To those familiar with the artists work, Heidi 2 is an intriguing marriage of
sensibilities. Parnes’ video "No Is Yes". 1998, limns a more straightforward (but equally
depraved) narrative in which two teenage girls murder a misogynist punk rocker
in a "Thelma and Louise"-style
face-off, give him a "Clueless"-style
makeover (stripping him nude, tying him up, adorning him with knife inflicted
scratch-iti), and then ask their mentor, a dominatrix named Sarah, for "Pulp
Fiction"- style help in disposing of
the body. (“Who do you think I am, Harvey Keitel?” Sarah asks).

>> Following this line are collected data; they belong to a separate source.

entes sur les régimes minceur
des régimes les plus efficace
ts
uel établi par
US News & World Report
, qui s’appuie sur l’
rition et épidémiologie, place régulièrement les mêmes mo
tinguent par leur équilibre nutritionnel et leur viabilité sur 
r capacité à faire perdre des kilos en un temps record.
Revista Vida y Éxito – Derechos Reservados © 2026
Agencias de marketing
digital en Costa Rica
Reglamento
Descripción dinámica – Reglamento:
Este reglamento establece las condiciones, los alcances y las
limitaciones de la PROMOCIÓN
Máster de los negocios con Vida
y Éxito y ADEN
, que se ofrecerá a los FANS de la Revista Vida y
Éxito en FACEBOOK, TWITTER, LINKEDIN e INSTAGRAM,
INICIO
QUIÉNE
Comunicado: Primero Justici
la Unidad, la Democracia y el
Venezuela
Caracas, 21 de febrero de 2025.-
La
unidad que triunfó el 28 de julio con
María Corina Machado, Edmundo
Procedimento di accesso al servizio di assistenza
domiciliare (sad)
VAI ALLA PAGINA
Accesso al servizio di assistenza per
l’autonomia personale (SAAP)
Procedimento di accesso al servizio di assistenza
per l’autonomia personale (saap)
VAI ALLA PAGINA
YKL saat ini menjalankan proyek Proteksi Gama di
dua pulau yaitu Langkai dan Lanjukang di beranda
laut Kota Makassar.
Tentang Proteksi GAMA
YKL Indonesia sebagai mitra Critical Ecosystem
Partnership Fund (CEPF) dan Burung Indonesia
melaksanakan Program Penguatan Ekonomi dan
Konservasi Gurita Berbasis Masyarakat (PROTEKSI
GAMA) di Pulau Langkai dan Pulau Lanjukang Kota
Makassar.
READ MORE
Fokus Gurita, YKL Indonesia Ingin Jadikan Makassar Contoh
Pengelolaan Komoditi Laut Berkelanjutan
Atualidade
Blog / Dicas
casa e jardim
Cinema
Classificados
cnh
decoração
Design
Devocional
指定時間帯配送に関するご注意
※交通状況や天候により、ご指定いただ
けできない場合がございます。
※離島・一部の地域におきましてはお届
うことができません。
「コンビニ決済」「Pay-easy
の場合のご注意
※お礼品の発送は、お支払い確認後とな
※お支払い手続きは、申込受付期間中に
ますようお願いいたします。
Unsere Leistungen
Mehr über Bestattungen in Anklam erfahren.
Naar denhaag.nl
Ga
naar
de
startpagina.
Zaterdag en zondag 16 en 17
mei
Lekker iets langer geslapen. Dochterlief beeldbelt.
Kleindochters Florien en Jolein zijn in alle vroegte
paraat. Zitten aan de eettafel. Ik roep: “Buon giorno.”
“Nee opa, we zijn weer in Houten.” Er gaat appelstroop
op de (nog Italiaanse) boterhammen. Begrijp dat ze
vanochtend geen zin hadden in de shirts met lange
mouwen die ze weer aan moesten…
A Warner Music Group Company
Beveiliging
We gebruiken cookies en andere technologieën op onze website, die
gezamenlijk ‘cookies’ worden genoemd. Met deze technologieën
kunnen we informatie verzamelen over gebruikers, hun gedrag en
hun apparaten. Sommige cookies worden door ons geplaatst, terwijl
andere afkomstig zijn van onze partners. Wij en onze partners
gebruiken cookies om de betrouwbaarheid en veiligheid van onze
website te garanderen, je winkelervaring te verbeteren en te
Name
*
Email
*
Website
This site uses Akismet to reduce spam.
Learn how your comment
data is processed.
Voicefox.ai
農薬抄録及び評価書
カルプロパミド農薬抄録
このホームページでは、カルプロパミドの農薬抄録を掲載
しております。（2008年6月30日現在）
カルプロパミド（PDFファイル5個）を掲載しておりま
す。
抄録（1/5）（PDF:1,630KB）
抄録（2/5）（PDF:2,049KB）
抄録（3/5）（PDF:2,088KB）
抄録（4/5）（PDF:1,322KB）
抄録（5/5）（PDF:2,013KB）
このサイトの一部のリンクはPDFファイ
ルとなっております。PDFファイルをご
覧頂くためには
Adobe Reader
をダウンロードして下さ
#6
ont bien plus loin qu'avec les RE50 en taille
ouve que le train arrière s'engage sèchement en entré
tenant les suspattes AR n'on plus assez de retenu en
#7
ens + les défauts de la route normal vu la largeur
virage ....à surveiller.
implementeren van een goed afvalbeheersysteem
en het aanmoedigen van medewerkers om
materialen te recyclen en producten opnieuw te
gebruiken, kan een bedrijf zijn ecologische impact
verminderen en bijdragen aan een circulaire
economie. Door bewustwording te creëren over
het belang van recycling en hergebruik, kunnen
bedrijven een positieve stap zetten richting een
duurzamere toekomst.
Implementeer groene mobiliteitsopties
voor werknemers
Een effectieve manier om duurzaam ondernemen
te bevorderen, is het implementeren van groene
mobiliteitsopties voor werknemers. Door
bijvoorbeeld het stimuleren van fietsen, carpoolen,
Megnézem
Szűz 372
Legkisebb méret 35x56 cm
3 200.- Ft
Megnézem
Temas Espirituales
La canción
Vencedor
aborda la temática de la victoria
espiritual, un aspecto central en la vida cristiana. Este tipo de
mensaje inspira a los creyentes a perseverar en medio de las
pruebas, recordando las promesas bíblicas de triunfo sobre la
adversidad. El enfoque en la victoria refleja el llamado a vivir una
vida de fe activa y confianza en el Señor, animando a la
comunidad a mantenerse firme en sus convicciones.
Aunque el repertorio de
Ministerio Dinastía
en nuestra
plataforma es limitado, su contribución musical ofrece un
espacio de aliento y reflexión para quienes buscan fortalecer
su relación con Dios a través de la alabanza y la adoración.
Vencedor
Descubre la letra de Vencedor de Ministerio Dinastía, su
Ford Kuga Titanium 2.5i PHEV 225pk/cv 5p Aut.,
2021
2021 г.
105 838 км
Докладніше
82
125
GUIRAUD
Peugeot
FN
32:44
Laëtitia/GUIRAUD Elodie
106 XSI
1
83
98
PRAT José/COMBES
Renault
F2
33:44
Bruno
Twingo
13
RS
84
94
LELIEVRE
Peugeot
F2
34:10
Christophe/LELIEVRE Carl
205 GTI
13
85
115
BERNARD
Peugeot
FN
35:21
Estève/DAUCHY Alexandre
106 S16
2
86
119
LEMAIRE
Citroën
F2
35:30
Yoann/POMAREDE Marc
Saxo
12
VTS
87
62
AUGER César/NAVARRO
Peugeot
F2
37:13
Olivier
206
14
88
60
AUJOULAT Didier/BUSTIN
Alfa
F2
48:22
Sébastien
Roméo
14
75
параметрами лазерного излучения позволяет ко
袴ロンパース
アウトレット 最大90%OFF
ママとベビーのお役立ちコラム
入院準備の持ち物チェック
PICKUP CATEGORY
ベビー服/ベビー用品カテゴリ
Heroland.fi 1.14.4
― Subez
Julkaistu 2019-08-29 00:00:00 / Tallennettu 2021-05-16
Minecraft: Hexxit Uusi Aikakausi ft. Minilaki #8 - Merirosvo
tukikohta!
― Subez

Enlivened by quick editing and MTV-style inserts, "No ls Yes" is a teen rebellion film reinterpreted far a gallery
context and its bleak message—that rebellion in a world of commodified
nihilism is meaningless—echoes throughout "Heidi 2".
De Beer, in her own
solo work, has a flair for catchy, surrealistic images, resembling the shock
iconography of fashion and advertising (e.g. Diesel’s recent “dead
teenagers” campaign) but with a creepy, personal vibe. Through low-budget
f/x, including digitally altered videos and C-prints, she has depicted herself
as a pair of clones in a languid make-out session, an ax-murder victim split
from skull to sternum, and an impossibly long-legged Frankenwaif straining to
touch the floor with her fingertips. Although arrived at collaboratively with
Pames, Heidi 2’s vomiting
scene—with its doppelganger composition and obvious "Exorcist" reference—recalls de Beer’s
characteristic union of horror-movie scenes and choreographed body art
pathologies.
This immersion in
media and popular culture sets Parnes and de Beer apart from an older generation
of performance artists (McCarthy, Schneeman, Nitsch), who seek to heal a split
between a “repressed, cultural” self and an “authentic,
natural” self through ritualistic acts of transgression (fecal smearing,
orgiastic sex, and so on). In de Beer’s and Parnes’ view, no split
exists because everything is mediated: the most extreme acts can be found on
tape at the corner video store and “real” experience is suspect.
Rejecting the superior vantage point of the artist/shaman, the artists use pop
culture tropes without apology; expressing the most “primal”
events—childbirth, orgasm, incestuous rape— in the idiom of
sitcoms, video games, and splatter films.